→ **EXERCISE**
Across the entries below, how many lines include "giảm"? Give the number and nothing else.

Records contained in a dataset:
::::::::::
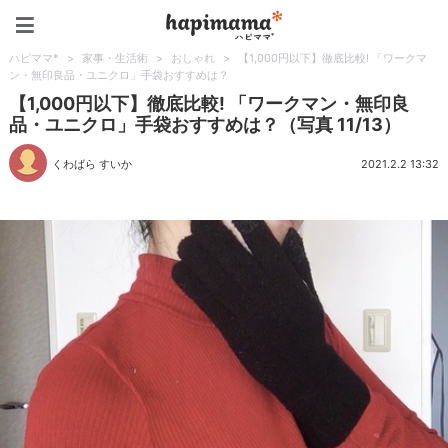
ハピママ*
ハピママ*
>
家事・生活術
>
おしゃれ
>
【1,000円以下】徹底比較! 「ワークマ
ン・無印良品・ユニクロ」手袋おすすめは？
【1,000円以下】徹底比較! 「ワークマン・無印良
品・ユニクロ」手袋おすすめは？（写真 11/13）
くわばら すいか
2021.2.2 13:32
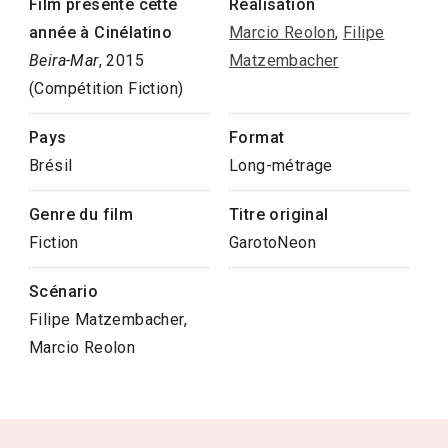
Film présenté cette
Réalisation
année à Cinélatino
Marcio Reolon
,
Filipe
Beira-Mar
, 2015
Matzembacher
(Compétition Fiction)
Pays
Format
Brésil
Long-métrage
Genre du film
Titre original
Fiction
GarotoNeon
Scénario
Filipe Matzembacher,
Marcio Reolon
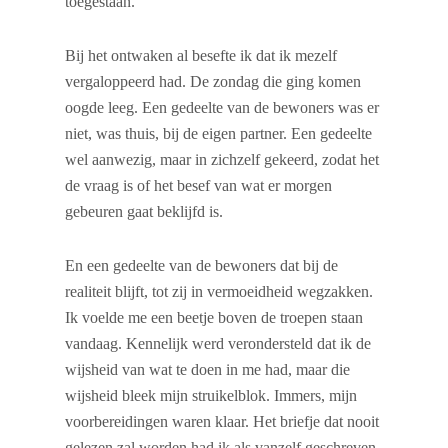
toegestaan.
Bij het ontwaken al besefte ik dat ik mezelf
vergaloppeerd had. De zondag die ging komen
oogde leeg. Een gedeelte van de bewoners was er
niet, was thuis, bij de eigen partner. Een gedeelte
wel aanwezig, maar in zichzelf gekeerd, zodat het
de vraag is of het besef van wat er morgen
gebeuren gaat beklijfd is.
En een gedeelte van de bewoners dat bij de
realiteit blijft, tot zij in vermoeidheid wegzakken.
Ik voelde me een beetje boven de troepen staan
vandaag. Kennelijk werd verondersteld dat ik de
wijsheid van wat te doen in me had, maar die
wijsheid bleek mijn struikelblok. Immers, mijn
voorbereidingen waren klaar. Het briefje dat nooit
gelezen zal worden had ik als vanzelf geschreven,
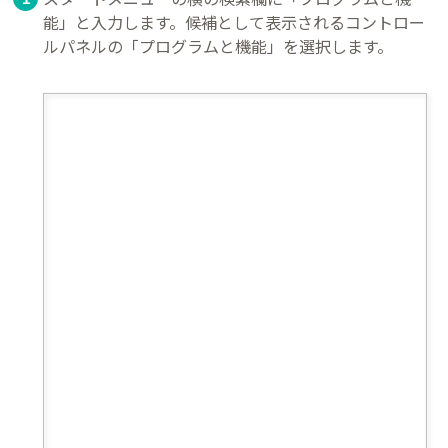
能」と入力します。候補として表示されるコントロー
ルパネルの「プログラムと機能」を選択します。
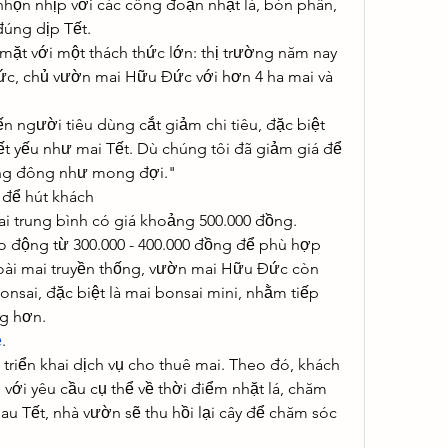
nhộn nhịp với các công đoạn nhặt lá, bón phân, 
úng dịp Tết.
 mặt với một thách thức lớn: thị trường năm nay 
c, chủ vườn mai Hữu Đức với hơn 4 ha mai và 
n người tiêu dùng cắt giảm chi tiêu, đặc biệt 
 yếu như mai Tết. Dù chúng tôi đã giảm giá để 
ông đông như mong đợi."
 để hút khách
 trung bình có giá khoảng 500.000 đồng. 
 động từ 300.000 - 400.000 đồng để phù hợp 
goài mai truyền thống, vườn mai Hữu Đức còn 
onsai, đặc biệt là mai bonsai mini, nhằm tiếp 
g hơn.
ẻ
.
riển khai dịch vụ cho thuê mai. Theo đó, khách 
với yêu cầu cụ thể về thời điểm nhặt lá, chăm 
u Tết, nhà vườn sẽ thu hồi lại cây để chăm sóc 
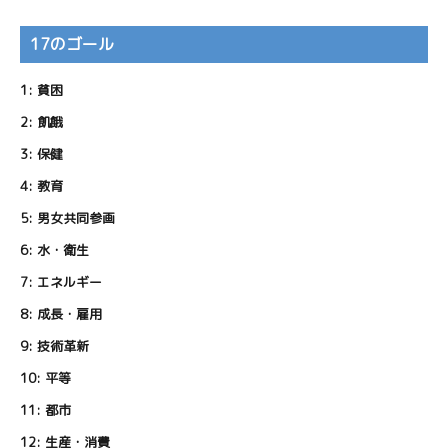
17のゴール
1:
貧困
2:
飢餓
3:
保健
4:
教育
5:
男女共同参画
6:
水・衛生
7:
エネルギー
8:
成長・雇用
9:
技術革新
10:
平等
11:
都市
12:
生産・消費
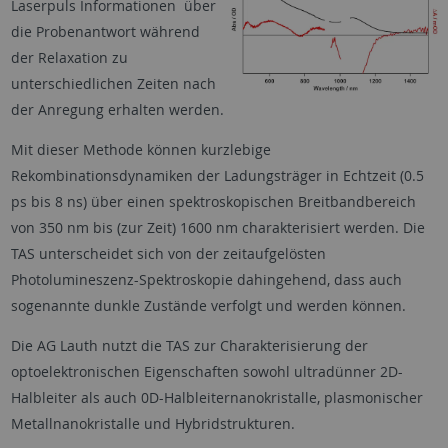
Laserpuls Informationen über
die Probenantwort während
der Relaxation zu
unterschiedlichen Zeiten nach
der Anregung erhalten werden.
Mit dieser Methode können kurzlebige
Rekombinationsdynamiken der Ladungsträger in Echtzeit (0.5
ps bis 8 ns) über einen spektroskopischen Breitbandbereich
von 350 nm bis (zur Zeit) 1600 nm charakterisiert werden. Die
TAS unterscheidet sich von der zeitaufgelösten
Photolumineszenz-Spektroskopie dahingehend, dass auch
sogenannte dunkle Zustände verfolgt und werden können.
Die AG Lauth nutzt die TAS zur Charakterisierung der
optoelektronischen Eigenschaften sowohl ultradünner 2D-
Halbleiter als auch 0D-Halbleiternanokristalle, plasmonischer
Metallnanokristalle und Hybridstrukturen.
::::::::::
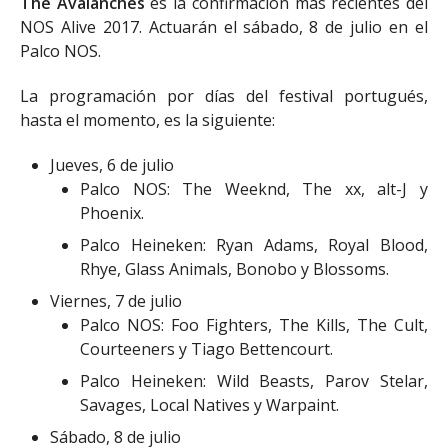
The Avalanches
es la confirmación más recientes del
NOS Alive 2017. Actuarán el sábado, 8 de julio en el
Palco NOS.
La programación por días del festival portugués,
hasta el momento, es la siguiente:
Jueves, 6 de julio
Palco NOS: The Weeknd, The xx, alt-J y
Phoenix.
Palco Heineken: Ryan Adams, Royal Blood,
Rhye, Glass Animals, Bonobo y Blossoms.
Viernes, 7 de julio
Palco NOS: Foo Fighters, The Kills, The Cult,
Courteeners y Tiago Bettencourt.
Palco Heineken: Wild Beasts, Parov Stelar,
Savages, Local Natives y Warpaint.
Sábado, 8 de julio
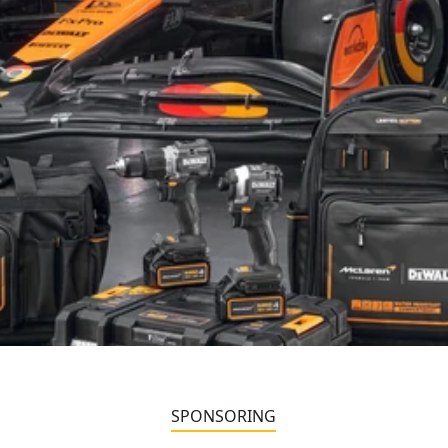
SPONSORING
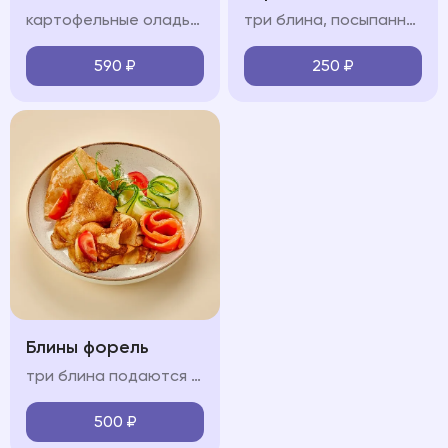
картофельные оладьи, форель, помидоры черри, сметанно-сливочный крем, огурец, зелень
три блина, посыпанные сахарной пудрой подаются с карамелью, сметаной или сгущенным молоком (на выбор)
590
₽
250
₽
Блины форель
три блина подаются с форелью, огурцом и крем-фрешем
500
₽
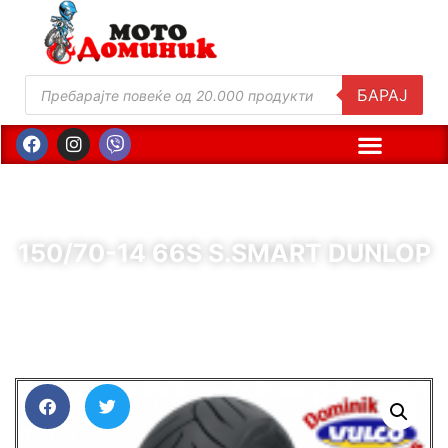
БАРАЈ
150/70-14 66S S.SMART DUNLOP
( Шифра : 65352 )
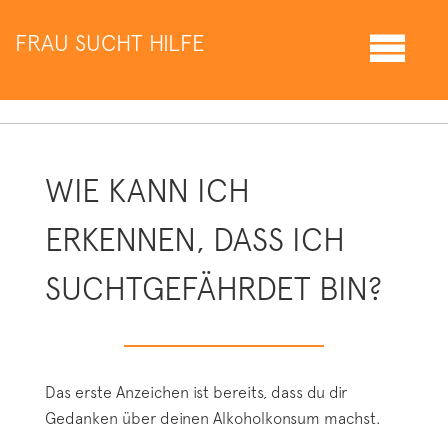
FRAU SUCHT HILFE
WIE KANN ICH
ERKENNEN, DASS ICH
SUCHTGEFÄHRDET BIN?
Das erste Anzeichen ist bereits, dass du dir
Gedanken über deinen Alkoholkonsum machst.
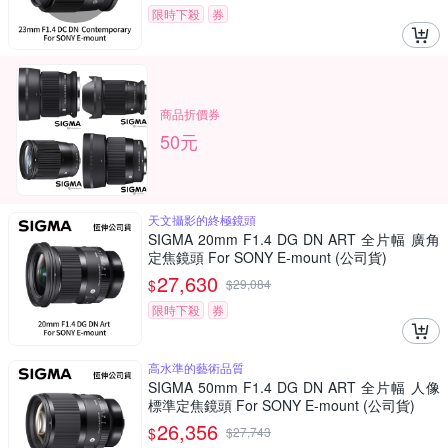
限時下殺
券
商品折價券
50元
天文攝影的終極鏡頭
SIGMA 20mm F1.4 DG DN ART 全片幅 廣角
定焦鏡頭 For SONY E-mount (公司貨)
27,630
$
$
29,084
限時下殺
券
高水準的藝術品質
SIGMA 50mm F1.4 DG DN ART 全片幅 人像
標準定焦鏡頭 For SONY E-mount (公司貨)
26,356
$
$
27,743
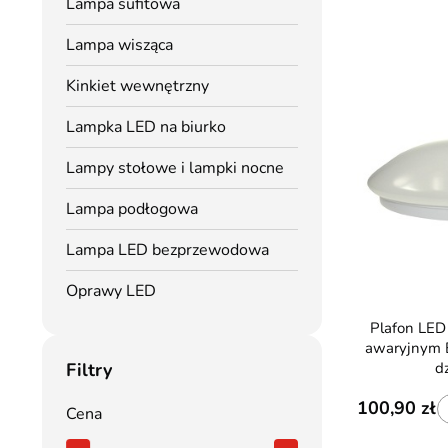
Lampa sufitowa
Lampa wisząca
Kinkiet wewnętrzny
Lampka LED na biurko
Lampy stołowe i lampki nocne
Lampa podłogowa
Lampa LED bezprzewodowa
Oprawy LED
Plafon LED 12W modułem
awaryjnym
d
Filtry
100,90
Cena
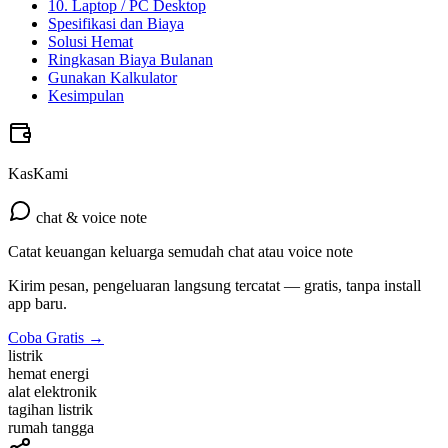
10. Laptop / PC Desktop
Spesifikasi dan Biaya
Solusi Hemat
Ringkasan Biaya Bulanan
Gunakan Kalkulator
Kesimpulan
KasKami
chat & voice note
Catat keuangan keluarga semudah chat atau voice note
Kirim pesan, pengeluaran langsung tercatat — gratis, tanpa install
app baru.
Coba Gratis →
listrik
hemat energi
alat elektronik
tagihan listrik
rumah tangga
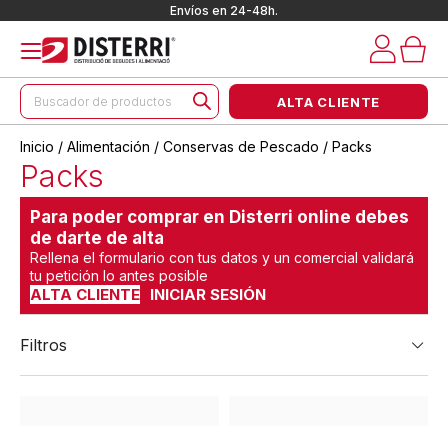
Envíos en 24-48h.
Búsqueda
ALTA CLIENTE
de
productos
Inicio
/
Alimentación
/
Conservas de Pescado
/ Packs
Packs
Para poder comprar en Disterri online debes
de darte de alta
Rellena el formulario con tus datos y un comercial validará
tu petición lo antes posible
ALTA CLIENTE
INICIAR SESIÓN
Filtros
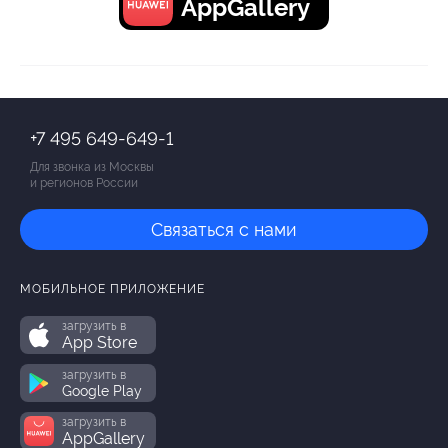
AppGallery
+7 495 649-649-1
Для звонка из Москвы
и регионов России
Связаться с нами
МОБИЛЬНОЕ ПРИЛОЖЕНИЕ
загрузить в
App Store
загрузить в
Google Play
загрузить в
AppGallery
::::::::::
→ **RESPONSE TO THIS EXERCISE**
2